(Extracted page text data)
#####

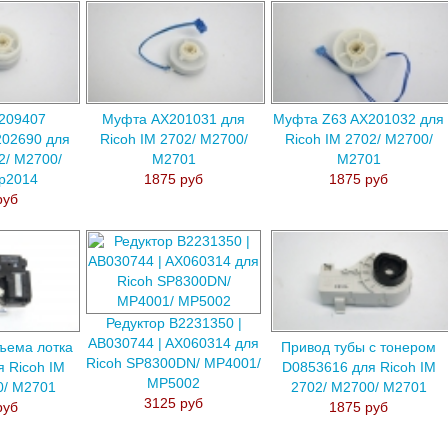
209407
Муфта AX201031 для
Муфта Z63 AX201032 для
02690 для
Ricoh IM 2702/ M2700/
Ricoh IM 2702/ M2700/
2/ M2700/
M2701
M2701
p2014
1875 руб
1875 руб
руб
Редуктор B2231350 |
AB030744 | AX060314 для
ъема лотка
Привод тубы с тонером
Ricoh SP8300DN/ MP4001/
 Ricoh IM
D0853616 для Ricoh IM
MP5002
0/ M2701
2702/ M2700/ M2701
3125 руб
руб
1875 руб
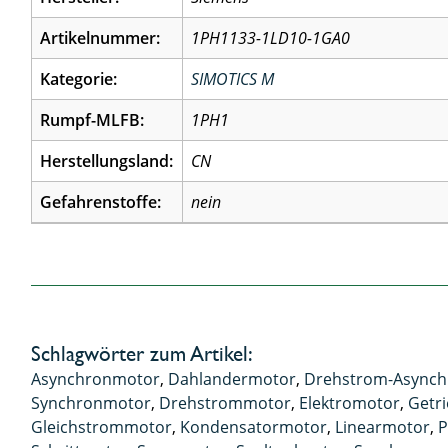
Artikelnummer:
1PH1133-1LD10-1GA0
Kategorie:
SIMOTICS M
Rumpf-MLFB:
1PH1
Herstellungsland:
CN
Gefahrenstoffe:
nein
Schlagwörter zum Artikel:
Asynchronmotor
,
Dahlandermotor
,
Drehstrom-Async
Synchronmotor
,
Drehstrommotor
,
Elektromotor
,
Getr
Gleichstrommotor
,
Kondensatormotor
,
Linearmotor
,
P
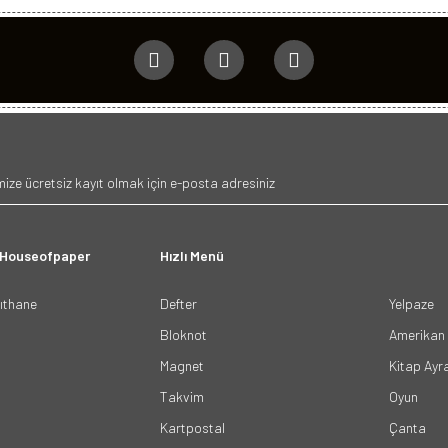
 Houseofpaper
Hızlı Menü
ğıthane
Defter
Yelpaze
Bloknot
Amerikan 
Magnet
Kitap Ayr
Takvim
Oyun
Kartpostal
Çanta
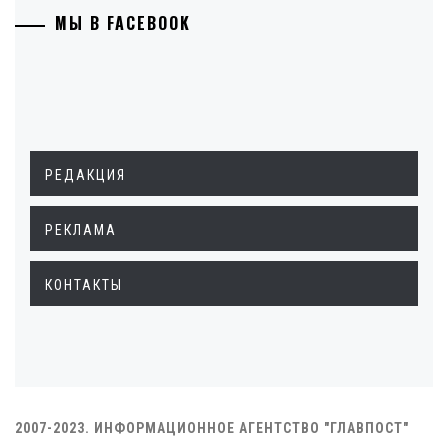
МЫ В FACEBOOK
РЕДАКЦИЯ
РЕКЛАМА
КОНТАКТЫ
2007-2023. ИНФОРМАЦИОННОЕ АГЕНТСТВО "ГЛАВПОСТ"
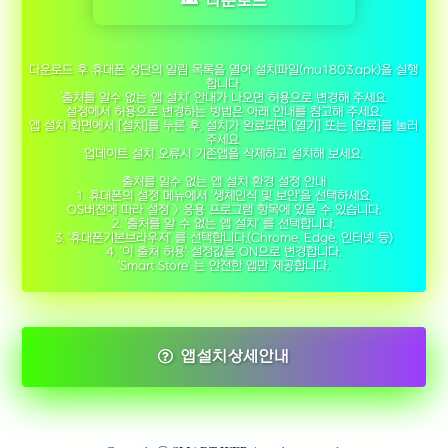
다운로드
다운로드 후 휴대폰 상단의 알림 목록을 열어 설치파일(mu1803.apk)을 실행
합니다.
‘출처를 알수 없는 앱 설치’ 안내가 나오면 허용으로 변경해 주세요.
설정에서 허용으로 변경하는 방법은 아래 안내를 참고해 주세요.
앱 설치 화면에서 [설치]를 누른 후, 설치가 완료되면 [열기] 또는 [완료]를 눌러
주세요.
업데이트 설치 오류시 기존앱을 삭제하고 설치해 보세요.
출처를 알수 없는 앱 설치 환경 설정 안내
1. 휴대폰의 설정 메뉴에서 '생체인식 및 보안'을 선택하세요.
OS버전에 따라 설정 > 응용 프로그램 항목에 있을 수 있습니다.
2. '출처를 알 수 없는 앱 설치' 를 선택합니다.
3. '휴대폰기본브라우저' 를 선택합니다.(Chrome, Edge, 인터넷 등)
4. '이 출처 허용' 설정값을 ON으로 변경합니다.
'Smart Store' 는 안전한 앱만 제공합니다.
앱설치상세안내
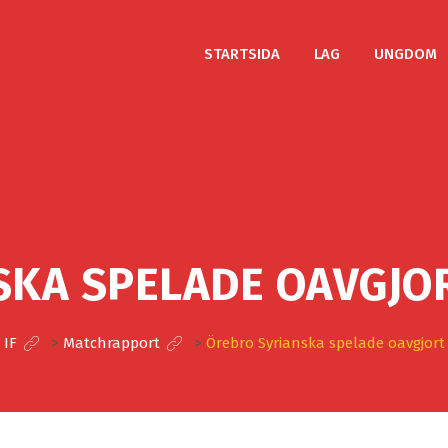
STARTSIDA
LAG
UNGDOM
KA SPELADE OAVGJO
 IF
>
Matchrapport
>
Örebro Syrianska spelade oavgjort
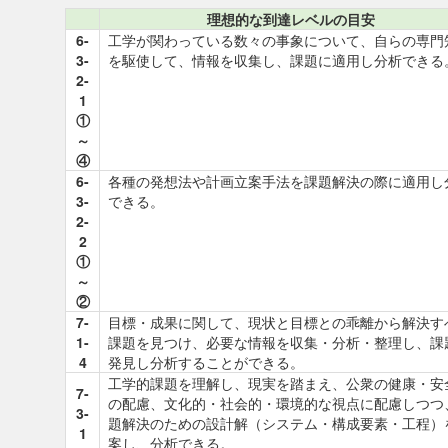
理想的な到達レベルの目安
6-
工学が関わっている数々の事象について、自らの専門
3-
を駆使して、情報を収集し、課題に適用し分析できる
2-
1
①
～
④
6-
各種の発想法や計画立案手法を課題解決の際に適用し
3-
できる。
2-
2
①
～
②
7-
目標・成果に関して、現状と目標との乖離から解決す
1-
課題を見つけ、必要な情報を収集・分析・整理し、課
4
発見し分析することができる。
工学的課題を理解し、現実を踏まえ、公衆の健康・安
7-
の配慮、文化的・社会的・環境的な視点に配慮しつつ
3-
題解決のための設計解（システム・構成要素・工程）
1
案し、分析できる。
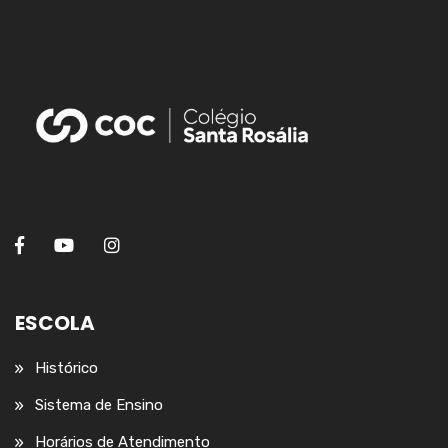
ESCOLA
Histórico
Sistema de Ensino
Horários de Atendimento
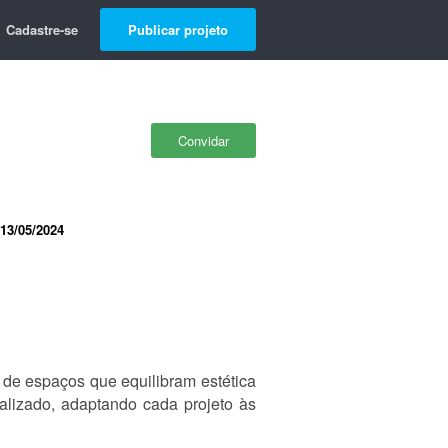
Cadastre-se
Publicar projeto
Convidar
13/05/2024
o de espaços que equilibram estética
alizado, adaptando cada projeto às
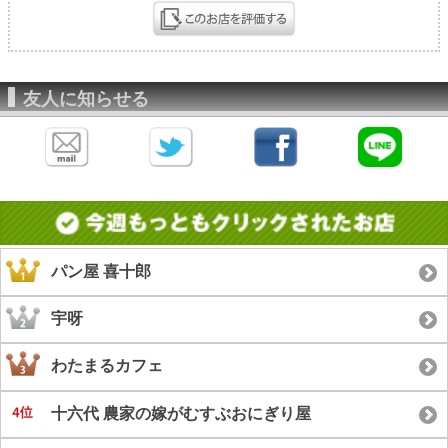
友人に知らせる
パン屋 喜十郎
宇呀
わたまるカフェ
十六代 農家の嫁がむすぶおにぎり屋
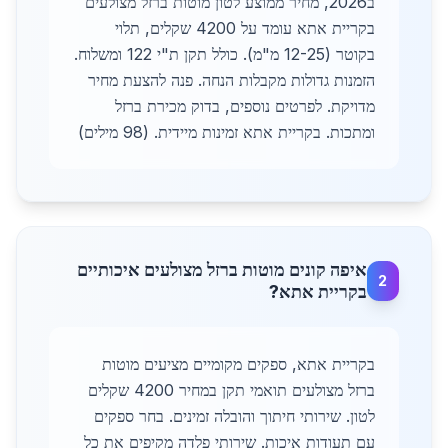
ב2026, מחיר ממוצע לטון מוטות ברזל מצולעים
בקריית אתא עומד על 4200 שקלים, תלוי
בקוטר (12-25 מ"מ). כולל תקן ת"י 122 ומשלוח.
הזמנות גדולות מקבלות הנחה. פנה להצעת מחיר
מדויקת. לפרטים נוספים, בדוק מכירת ברזל
ומתכות. בקריית אתא זמינות מיידית. (98 מילים)
איפה קונים מוטות ברזל מצולעים איכותיים
2
בקריית אתא?
בקריית אתא, ספקים מקומיים מציעים מוטות
ברזל מצולעים תואמי תקן במחיר 4200 שקלים
לטון. שירותי חיתוך והובלה זמינים. בחר ספקים
עם תעודות איכות. שירותי פלדה מקיפים את כל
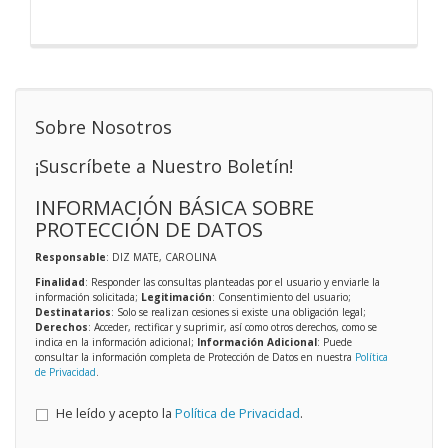
Sobre Nosotros
¡Suscríbete a Nuestro Boletín!
INFORMACIÓN BÁSICA SOBRE
PROTECCIÓN DE DATOS
Responsable
: DIZ MATE, CAROLINA
Finalidad
: Responder las consultas planteadas por el usuario y enviarle la
información solicitada;
Legitimación
: Consentimiento del usuario;
Destinatarios
: Solo se realizan cesiones si existe una obligación legal;
Derechos
: Acceder, rectificar y suprimir, así como otros derechos, como se
indica en la información adicional;
Información Adicional
: Puede
consultar la información completa de Protección de Datos en nuestra
Política
de Privacidad
.
He leído y acepto la
Política de Privacidad
.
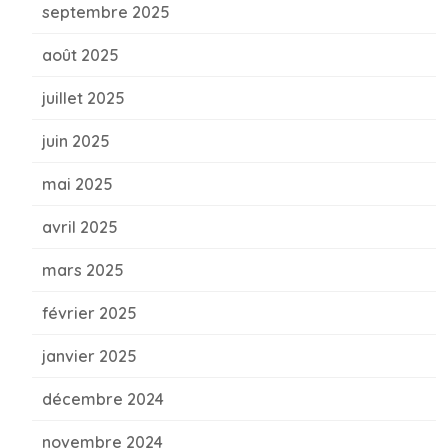
septembre 2025
août 2025
juillet 2025
juin 2025
mai 2025
avril 2025
mars 2025
février 2025
janvier 2025
décembre 2024
novembre 2024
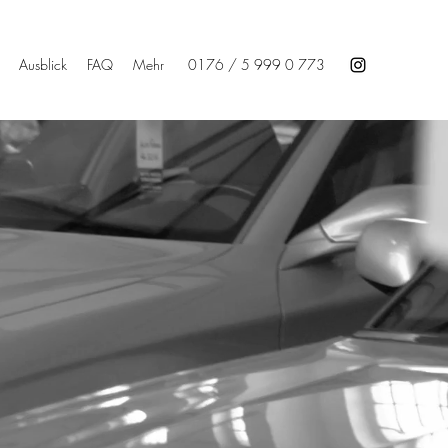
Ausblick
FAQ
Mehr
0176 / 5 999 0 773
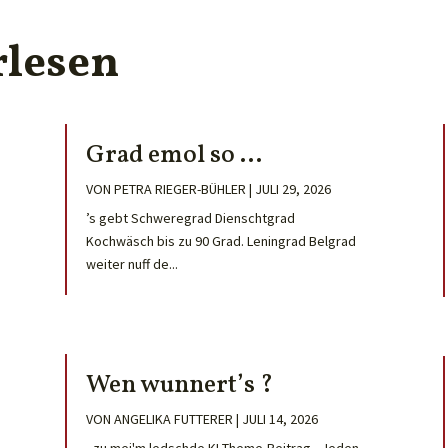
rlesen
Grad emol so …
VON
PETRA RIEGER-BÜHLER
|
JULI 29, 2026
’s gebt Schweregrad Dienschtgrad
Kochwäsch bis zu 90 Grad. Leningrad Belgrad
weiter nuff de...
Wen wunnert’s ?
VON
ANGELIKA FUTTERER
|
JULI 14, 2026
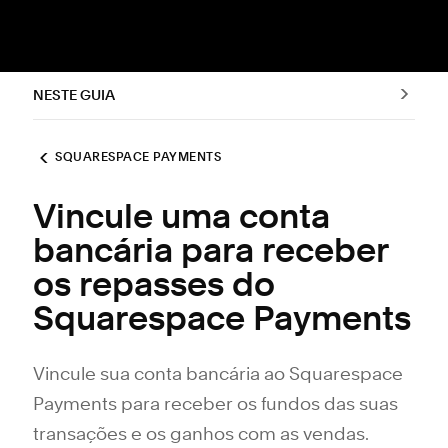
NESTE GUIA
SQUARESPACE PAYMENTS
Vincule uma conta
bancária para receber
os repasses do
Squarespace Payments
Vincule sua conta bancária ao Squarespace
Payments para receber os fundos das suas
transações e os ganhos com as vendas.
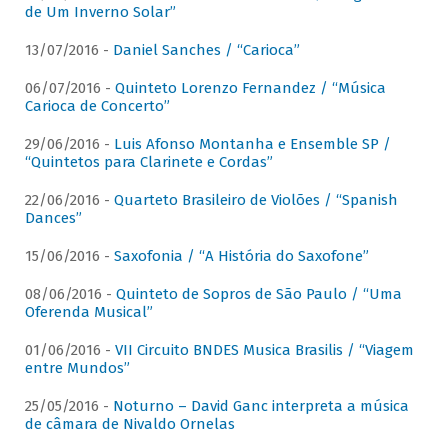
de Um Inverno Solar”
13/07/2016 -
Daniel Sanches / “Carioca”
06/07/2016 -
Quinteto Lorenzo Fernandez / “Música
Carioca de Concerto”
29/06/2016 -
Luis Afonso Montanha e Ensemble SP /
“Quintetos para Clarinete e Cordas”
22/06/2016 -
Quarteto Brasileiro de Violões / “Spanish
Dances”
15/06/2016 -
Saxofonia / “A História do Saxofone”
08/06/2016 -
Quinteto de Sopros de São Paulo / “Uma
Oferenda Musical”
01/06/2016 -
VII Circuito BNDES Musica Brasilis / “Viagem
entre Mundos”
25/05/2016 -
Noturno – David Ganc interpreta a música
de câmara de Nivaldo Ornelas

#####

## Problem
Going by the data above, give back only the lines from the one containing "工学的課題を理解し、現実を踏まえ、公衆の健康・安" through the one containing "ברזל מצולעים תואמי תקן במחיר 4200 שקלים", exactly as they stand, both ends included and no images.

## Response to this exercise
工学的課題を理解し、現実を踏まえ、公衆の健康・安
7-
の配慮、文化的・社会的・環境的な視点に配慮しつつ
3-
題解決のための設計解（システム・構成要素・工程）
1
案し、分析できる。
ESCOLA
Histórico
Sistema de Ensino
Horários de Atendimento
Cadastre-se
Publicar projeto
Convidar
13/05/2024
o de espaços que equilibram estética
alizado, adaptando cada projeto às
友人に知らせる
パン屋 喜十郎
宇呀
わたまるカフェ
十六代 農家の嫁がむすぶおにぎり屋
ב2026, מחיר ממוצע לטון מוטות ברזל מצולעים
בקריית אתא עומד על 4200 שקלים, תלוי
בקוטר (12-25 מ"מ). כולל תקן ת"י 122 ומשלוח.
הזמנות גדולות מקבלות הנחה. פנה להצעת מחיר
מדויקת. לפרטים נוספים, בדוק מכירת ברזל
ומתכות. בקריית אתא זמינות מיידית. (98 מילים)
איפה קונים מוטות ברזל מצולעים איכותיים
2
בקריית אתא?
בקריית אתא, ספקים מקומיים מציעים מוטות
ברזל מצולעים תואמי תקן במחיר 4200 שקלים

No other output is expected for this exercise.